Work to be completed:
Find the line with "Перечень документов, на" in the entries below, then output every line from it down to the line with "low rank matrix factorization", exactly and with no pictures.

Entries supplied:
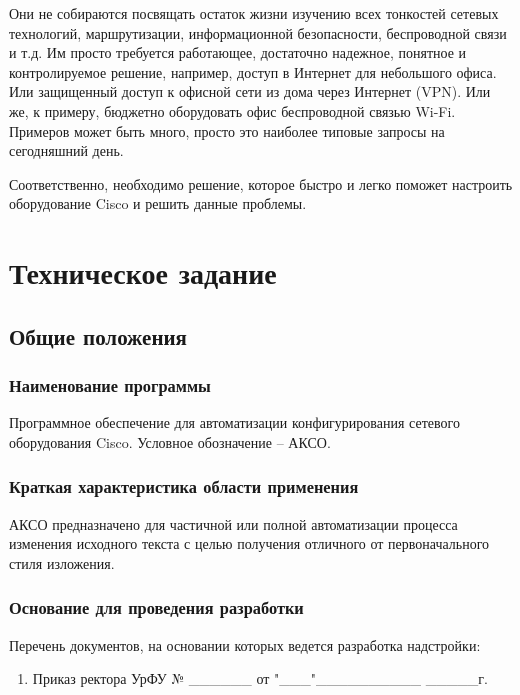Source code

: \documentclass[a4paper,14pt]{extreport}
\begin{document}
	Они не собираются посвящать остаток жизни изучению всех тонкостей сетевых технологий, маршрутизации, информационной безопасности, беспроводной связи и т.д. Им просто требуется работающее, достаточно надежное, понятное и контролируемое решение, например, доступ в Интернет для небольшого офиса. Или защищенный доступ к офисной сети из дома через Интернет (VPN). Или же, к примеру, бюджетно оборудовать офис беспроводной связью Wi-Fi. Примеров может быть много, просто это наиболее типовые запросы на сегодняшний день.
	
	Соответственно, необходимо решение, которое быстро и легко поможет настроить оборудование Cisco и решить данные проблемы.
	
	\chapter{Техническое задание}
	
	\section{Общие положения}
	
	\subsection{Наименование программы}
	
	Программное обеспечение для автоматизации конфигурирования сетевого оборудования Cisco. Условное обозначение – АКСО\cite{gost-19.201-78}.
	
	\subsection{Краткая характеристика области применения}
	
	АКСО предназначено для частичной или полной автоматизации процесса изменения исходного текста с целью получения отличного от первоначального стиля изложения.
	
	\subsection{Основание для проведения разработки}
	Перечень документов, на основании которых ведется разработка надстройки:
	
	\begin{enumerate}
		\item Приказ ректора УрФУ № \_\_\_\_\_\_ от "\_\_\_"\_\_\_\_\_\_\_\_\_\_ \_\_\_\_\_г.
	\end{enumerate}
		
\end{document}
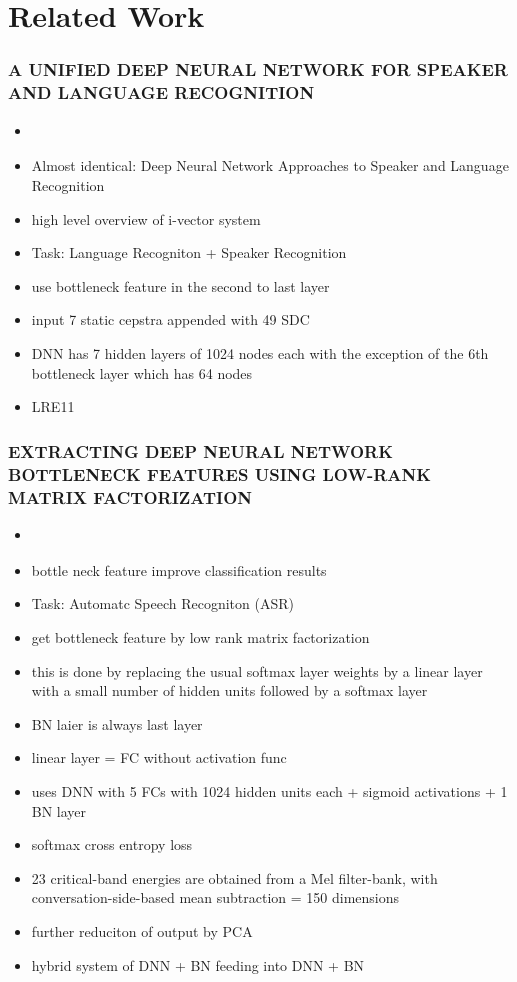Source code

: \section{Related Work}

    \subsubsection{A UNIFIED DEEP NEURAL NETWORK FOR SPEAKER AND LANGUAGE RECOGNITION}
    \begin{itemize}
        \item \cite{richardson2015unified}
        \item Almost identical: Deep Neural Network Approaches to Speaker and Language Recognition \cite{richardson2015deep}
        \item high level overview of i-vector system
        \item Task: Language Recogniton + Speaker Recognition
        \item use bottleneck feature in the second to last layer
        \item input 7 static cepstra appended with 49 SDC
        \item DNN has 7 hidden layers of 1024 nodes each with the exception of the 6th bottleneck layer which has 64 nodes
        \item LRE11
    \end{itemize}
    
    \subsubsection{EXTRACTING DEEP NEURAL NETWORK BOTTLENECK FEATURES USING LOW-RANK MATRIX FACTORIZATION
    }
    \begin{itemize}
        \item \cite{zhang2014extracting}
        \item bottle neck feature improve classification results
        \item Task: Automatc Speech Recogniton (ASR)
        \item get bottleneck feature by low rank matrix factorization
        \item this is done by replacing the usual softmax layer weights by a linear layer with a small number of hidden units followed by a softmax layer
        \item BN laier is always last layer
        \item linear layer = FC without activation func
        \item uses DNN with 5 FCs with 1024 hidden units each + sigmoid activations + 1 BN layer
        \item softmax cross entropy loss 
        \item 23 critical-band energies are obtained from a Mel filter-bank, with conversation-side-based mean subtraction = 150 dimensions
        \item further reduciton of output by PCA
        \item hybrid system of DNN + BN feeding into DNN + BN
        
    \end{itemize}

Answer to this problem:
	Перечень документов, на основании которых ведется разработка надстройки:
	
	\begin{enumerate}
		\item Приказ ректора УрФУ № \_\_\_\_\_\_ от "\_\_\_"\_\_\_\_\_\_\_\_\_\_ \_\_\_\_\_г.
	\end{enumerate}
		
\end{document}
Source code

: \section{Related Work}

    \subsubsection{A UNIFIED DEEP NEURAL NETWORK FOR SPEAKER AND LANGUAGE RECOGNITION}
    \begin{itemize}
        \item \cite{richardson2015unified}
        \item Almost identical: Deep Neural Network Approaches to Speaker and Language Recognition \cite{richardson2015deep}
        \item high level overview of i-vector system
        \item Task: Language Recogniton + Speaker Recognition
        \item use bottleneck feature in the second to last layer
        \item input 7 static cepstra appended with 49 SDC
        \item DNN has 7 hidden layers of 1024 nodes each with the exception of the 6th bottleneck layer which has 64 nodes
        \item LRE11
    \end{itemize}
    
    \subsubsection{EXTRACTING DEEP NEURAL NETWORK BOTTLENECK FEATURES USING LOW-RANK MATRIX FACTORIZATION
    }
    \begin{itemize}
        \item \cite{zhang2014extracting}
        \item bottle neck feature improve classification results
        \item Task: Automatc Speech Recogniton (ASR)
        \item get bottleneck feature by low rank matrix factorization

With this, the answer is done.